I would really like to show the work I’ve done so far, but it only allows 1 picture/post.
So, here is the proposal in PDF format: http://docdro.id/RF0hwUu
I’m very sorry for the extremely late proposal submission, my work computer was stolen, this is something I managed to put together over the last few days.
Please provide your feedback.


#3

This is one important aspect that is missing from the ticket about adding book reviews. We currently don’t have a way to connect to the BookBrainz database. Their API is also quite unstable, as far as I understand.

Not sure what can be done about all that, sadly. @LordSputnik, @LeftmostCat?


#4

You should be able to post more now.


#5

I agree with Gentlecat that directly accessing the BookBrainz database would be difficult, but we could probably connect to it from the CB server. But since you’re going from the Google cloud servers to the Hetzner servers the rest of MeB is running on, data access could be quite slow.

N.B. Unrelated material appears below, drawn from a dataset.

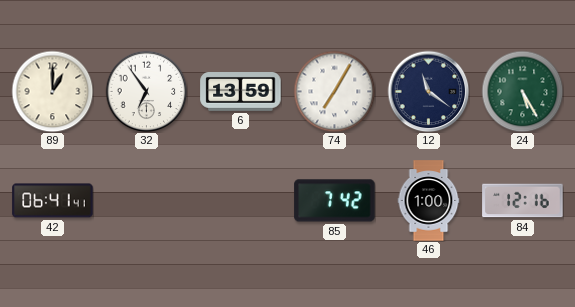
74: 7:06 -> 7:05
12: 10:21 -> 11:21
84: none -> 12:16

Another option is to just use the regular dumps of the BB database to mirror the database on the CAB server, which could then be accessed very easily. This could be done with a script in a cron job. However, a downside would be that the latest data wouldn’t show up until the databases were re-synchronized, and as the BB database grows in size, this won’t be a sustainable solution. We would want to address that on the BB side though by adding replication, in the same way that MB does currently.


#6

Thank you! :slight_smile:

Thank you for your response! :slight_smile:
I feel regular, frequent dumps would be the best was to go as for now. Since we would be accessing the BB Database primarily during searches, speed would be an important factor, and going through the CB server would slow it down significantly.

If the database synchronization was made pretty frequent, it would be the best solution to access the BB Database.
Perhaps in the near future, we could revamp the BB Database to a more stable API and this could be accessed by the Book Reviews instead of the database dumps.